_Exercise aim_.
Pictures aside, repeat every entry exactly.

Material for this task section start

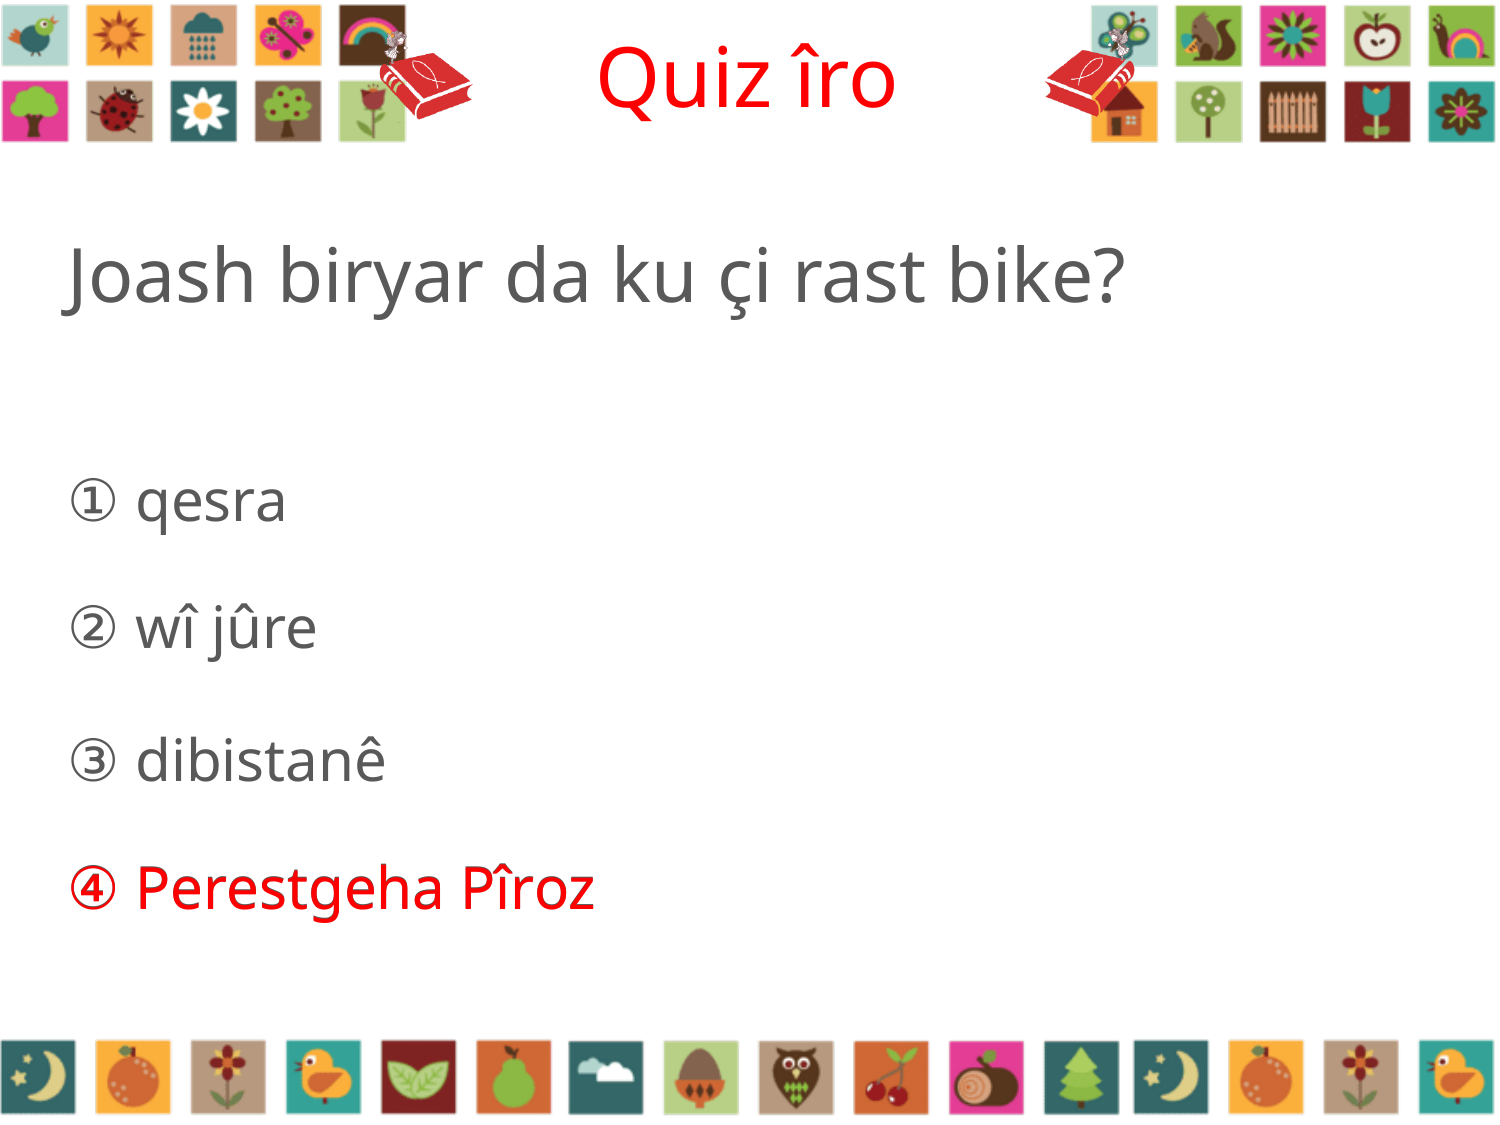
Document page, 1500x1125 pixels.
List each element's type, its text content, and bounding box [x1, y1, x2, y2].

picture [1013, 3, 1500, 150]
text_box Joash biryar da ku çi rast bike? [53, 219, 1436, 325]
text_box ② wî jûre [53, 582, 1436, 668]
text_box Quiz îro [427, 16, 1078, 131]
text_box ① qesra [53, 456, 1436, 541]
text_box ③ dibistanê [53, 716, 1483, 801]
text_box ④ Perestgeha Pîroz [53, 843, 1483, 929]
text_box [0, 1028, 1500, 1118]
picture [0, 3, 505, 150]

Material for this task section end

_Exercise output_.
Document page, 1500x1125 pixels.
List each element's type, its text content, and bounding box [x1, y1, x2, y2].

picture [1013, 3, 1500, 150]
text_box Joash biryar da ku çi rast bike? [53, 219, 1436, 325]
text_box ② wî jûre [53, 582, 1436, 668]
text_box Quiz îro [427, 16, 1078, 131]
text_box ① qesra [53, 456, 1436, 541]
text_box ③ dibistanê [53, 716, 1483, 801]
text_box ④ Perestgeha Pîroz [53, 843, 1483, 929]
text_box [0, 1028, 1500, 1118]
picture [0, 3, 505, 150]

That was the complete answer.